== AIM ==
Copy the data below, swapping each "common name" for "vernacular name" and leaving everything else as it stands.

== SOURCE RECORDS ==
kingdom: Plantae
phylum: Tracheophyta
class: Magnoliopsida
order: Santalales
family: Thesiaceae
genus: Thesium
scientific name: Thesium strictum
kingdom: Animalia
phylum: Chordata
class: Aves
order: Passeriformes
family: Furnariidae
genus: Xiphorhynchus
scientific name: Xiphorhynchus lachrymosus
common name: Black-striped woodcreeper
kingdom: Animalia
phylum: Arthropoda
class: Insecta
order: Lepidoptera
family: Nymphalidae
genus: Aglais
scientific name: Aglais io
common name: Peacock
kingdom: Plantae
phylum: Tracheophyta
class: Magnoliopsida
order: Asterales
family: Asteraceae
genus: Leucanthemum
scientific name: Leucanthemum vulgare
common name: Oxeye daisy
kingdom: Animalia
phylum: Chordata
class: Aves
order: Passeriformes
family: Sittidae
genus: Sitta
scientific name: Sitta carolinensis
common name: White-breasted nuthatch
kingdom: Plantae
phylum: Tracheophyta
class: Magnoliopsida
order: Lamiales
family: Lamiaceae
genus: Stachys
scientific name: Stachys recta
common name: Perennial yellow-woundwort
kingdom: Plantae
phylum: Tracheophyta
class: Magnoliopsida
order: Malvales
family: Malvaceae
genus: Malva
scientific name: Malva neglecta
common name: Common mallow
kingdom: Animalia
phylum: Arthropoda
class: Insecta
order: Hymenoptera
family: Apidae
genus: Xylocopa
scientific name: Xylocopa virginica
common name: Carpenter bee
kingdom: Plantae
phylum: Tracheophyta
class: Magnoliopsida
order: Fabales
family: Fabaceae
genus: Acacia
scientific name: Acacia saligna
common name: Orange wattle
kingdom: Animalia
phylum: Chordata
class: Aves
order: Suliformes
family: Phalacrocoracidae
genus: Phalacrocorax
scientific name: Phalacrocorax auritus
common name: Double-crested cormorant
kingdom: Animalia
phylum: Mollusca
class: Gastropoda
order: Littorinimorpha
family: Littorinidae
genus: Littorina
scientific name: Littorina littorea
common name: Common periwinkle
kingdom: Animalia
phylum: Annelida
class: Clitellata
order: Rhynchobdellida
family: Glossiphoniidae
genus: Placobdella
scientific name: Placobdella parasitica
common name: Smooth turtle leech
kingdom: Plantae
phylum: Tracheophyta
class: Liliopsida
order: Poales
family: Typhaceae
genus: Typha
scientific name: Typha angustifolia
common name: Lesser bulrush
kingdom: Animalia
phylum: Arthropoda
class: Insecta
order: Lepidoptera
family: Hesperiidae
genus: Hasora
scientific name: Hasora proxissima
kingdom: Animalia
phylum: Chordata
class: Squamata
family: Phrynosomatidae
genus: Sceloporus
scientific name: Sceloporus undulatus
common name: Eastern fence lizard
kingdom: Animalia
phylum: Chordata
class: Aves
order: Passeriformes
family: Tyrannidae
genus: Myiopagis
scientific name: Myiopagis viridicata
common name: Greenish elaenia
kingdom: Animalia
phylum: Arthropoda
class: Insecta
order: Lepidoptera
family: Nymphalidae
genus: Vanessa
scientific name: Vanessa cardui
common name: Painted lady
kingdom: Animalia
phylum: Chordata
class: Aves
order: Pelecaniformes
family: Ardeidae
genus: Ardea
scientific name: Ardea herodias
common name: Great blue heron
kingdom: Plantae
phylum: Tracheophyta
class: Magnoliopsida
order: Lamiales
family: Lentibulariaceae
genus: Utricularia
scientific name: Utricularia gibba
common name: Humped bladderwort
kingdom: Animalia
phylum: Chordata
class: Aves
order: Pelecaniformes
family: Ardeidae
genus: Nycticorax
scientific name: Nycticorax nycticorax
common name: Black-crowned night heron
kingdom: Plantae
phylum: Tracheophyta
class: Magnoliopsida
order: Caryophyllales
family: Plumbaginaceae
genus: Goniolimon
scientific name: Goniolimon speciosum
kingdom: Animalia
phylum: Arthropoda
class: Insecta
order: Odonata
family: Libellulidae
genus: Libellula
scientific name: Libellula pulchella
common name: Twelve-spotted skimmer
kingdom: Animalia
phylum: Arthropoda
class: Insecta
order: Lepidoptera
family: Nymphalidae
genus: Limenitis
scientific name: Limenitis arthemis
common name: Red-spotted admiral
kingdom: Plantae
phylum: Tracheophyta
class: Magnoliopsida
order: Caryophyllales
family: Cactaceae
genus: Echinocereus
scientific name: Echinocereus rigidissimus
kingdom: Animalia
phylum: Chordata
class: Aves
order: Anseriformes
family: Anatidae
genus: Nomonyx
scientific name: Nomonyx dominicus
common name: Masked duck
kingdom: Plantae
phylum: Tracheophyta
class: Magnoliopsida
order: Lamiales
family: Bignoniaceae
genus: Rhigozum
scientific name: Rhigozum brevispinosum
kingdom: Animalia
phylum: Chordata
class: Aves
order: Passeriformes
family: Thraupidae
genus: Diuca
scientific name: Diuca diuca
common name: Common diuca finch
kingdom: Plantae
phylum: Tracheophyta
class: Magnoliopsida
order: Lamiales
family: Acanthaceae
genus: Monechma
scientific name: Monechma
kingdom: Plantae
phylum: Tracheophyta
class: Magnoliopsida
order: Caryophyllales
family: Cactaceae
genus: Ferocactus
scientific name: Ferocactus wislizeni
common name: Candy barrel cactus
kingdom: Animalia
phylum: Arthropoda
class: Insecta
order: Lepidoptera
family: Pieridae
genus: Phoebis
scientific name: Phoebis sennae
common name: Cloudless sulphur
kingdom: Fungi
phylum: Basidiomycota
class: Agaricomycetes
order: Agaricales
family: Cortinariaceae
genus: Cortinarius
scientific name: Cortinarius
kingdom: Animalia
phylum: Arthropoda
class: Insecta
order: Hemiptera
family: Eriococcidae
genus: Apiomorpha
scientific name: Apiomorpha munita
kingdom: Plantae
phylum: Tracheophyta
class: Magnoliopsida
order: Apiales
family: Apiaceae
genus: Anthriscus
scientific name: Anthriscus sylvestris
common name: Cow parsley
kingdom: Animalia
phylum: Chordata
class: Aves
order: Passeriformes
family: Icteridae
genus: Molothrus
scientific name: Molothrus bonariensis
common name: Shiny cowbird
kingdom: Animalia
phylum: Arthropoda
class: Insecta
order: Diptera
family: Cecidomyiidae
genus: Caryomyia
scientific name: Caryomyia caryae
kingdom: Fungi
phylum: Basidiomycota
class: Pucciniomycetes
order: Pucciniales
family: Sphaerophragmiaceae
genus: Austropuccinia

== RESPONSE ==
kingdom: Plantae
phylum: Tracheophyta
class: Magnoliopsida
order: Santalales
family: Thesiaceae
genus: Thesium
scientific name: Thesium strictum
kingdom: Animalia
phylum: Chordata
class: Aves
order: Passeriformes
family: Furnariidae
genus: Xiphorhynchus
scientific name: Xiphorhynchus lachrymosus
vernacular name: Black-striped woodcreeper
kingdom: Animalia
phylum: Arthropoda
class: Insecta
order: Lepidoptera
family: Nymphalidae
genus: Aglais
scientific name: Aglais io
vernacular name: Peacock
kingdom: Plantae
phylum: Tracheophyta
class: Magnoliopsida
order: Asterales
family: Asteraceae
genus: Leucanthemum
scientific name: Leucanthemum vulgare
vernacular name: Oxeye daisy
kingdom: Animalia
phylum: Chordata
class: Aves
order: Passeriformes
family: Sittidae
genus: Sitta
scientific name: Sitta carolinensis
vernacular name: White-breasted nuthatch
kingdom: Plantae
phylum: Tracheophyta
class: Magnoliopsida
order: Lamiales
family: Lamiaceae
genus: Stachys
scientific name: Stachys recta
vernacular name: Perennial yellow-woundwort
kingdom: Plantae
phylum: Tracheophyta
class: Magnoliopsida
order: Malvales
family: Malvaceae
genus: Malva
scientific name: Malva neglecta
vernacular name: Common mallow
kingdom: Animalia
phylum: Arthropoda
class: Insecta
order: Hymenoptera
family: Apidae
genus: Xylocopa
scientific name: Xylocopa virginica
vernacular name: Carpenter bee
kingdom: Plantae
phylum: Tracheophyta
class: Magnoliopsida
order: Fabales
family: Fabaceae
genus: Acacia
scientific name: Acacia saligna
vernacular name: Orange wattle
kingdom: Animalia
phylum: Chordata
class: Aves
order: Suliformes
family: Phalacrocoracidae
genus: Phalacrocorax
scientific name: Phalacrocorax auritus
vernacular name: Double-crested cormorant
kingdom: Animalia
phylum: Mollusca
class: Gastropoda
order: Littorinimorpha
family: Littorinidae
genus: Littorina
scientific name: Littorina littorea
vernacular name: Common periwinkle
kingdom: Animalia
phylum: Annelida
class: Clitellata
order: Rhynchobdellida
family: Glossiphoniidae
genus: Placobdella
scientific name: Placobdella parasitica
vernacular name: Smooth turtle leech
kingdom: Plantae
phylum: Tracheophyta
class: Liliopsida
order: Poales
family: Typhaceae
genus: Typha
scientific name: Typha angustifolia
vernacular name: Lesser bulrush
kingdom: Animalia
phylum: Arthropoda
class: Insecta
order: Lepidoptera
family: Hesperiidae
genus: Hasora
scientific name: Hasora proxissima
kingdom: Animalia
phylum: Chordata
class: Squamata
family: Phrynosomatidae
genus: Sceloporus
scientific name: Sceloporus undulatus
vernacular name: Eastern fence lizard
kingdom: Animalia
phylum: Chordata
class: Aves
order: Passeriformes
family: Tyrannidae
genus: Myiopagis
scientific name: Myiopagis viridicata
vernacular name: Greenish elaenia
kingdom: Animalia
phylum: Arthropoda
class: Insecta
order: Lepidoptera
family: Nymphalidae
genus: Vanessa
scientific name: Vanessa cardui
vernacular name: Painted lady
kingdom: Animalia
phylum: Chordata
class: Aves
order: Pelecaniformes
family: Ardeidae
genus: Ardea
scientific name: Ardea herodias
vernacular name: Great blue heron
kingdom: Plantae
phylum: Tracheophyta
class: Magnoliopsida
order: Lamiales
family: Lentibulariaceae
genus: Utricularia
scientific name: Utricularia gibba
vernacular name: Humped bladderwort
kingdom: Animalia
phylum: Chordata
class: Aves
order: Pelecaniformes
family: Ardeidae
genus: Nycticorax
scientific name: Nycticorax nycticorax
vernacular name: Black-crowned night heron
kingdom: Plantae
phylum: Tracheophyta
class: Magnoliopsida
order: Caryophyllales
family: Plumbaginaceae
genus: Goniolimon
scientific name: Goniolimon speciosum
kingdom: Animalia
phylum: Arthropoda
class: Insecta
order: Odonata
family: Libellulidae
genus: Libellula
scientific name: Libellula pulchella
vernacular name: Twelve-spotted skimmer
kingdom: Animalia
phylum: Arthropoda
class: Insecta
order: Lepidoptera
family: Nymphalidae
genus: Limenitis
scientific name: Limenitis arthemis
vernacular name: Red-spotted admiral
kingdom: Plantae
phylum: Tracheophyta
class: Magnoliopsida
order: Caryophyllales
family: Cactaceae
genus: Echinocereus
scientific name: Echinocereus rigidissimus
kingdom: Animalia
phylum: Chordata
class: Aves
order: Anseriformes
family: Anatidae
genus: Nomonyx
scientific name: Nomonyx dominicus
vernacular name: Masked duck
kingdom: Plantae
phylum: Tracheophyta
class: Magnoliopsida
order: Lamiales
family: Bignoniaceae
genus: Rhigozum
scientific name: Rhigozum brevispinosum
kingdom: Animalia
phylum: Chordata
class: Aves
order: Passeriformes
family: Thraupidae
genus: Diuca
scientific name: Diuca diuca
vernacular name: Common diuca finch
kingdom: Plantae
phylum: Tracheophyta
class: Magnoliopsida
order: Lamiales
family: Acanthaceae
genus: Monechma
scientific name: Monechma
kingdom: Plantae
phylum: Tracheophyta
class: Magnoliopsida
order: Caryophyllales
family: Cactaceae
genus: Ferocactus
scientific name: Ferocactus wislizeni
vernacular name: Candy barrel cactus
kingdom: Animalia
phylum: Arthropoda
class: Insecta
order: Lepidoptera
family: Pieridae
genus: Phoebis
scientific name: Phoebis sennae
vernacular name: Cloudless sulphur
kingdom: Fungi
phylum: Basidiomycota
class: Agaricomycetes
order: Agaricales
family: Cortinariaceae
genus: Cortinarius
scientific name: Cortinarius
kingdom: Animalia
phylum: Arthropoda
class: Insecta
order: Hemiptera
family: Eriococcidae
genus: Apiomorpha
scientific name: Apiomorpha munita
kingdom: Plantae
phylum: Tracheophyta
class: Magnoliopsida
order: Apiales
family: Apiaceae
genus: Anthriscus
scientific name: Anthriscus sylvestris
vernacular name: Cow parsley
kingdom: Animalia
phylum: Chordata
class: Aves
order: Passeriformes
family: Icteridae
genus: Molothrus
scientific name: Molothrus bonariensis
vernacular name: Shiny cowbird
kingdom: Animalia
phylum: Arthropoda
class: Insecta
order: Diptera
family: Cecidomyiidae
genus: Caryomyia
scientific name: Caryomyia caryae
kingdom: Fungi
phylum: Basidiomycota
class: Pucciniomycetes
order: Pucciniales
family: Sphaerophragmiaceae
genus: Austropuccinia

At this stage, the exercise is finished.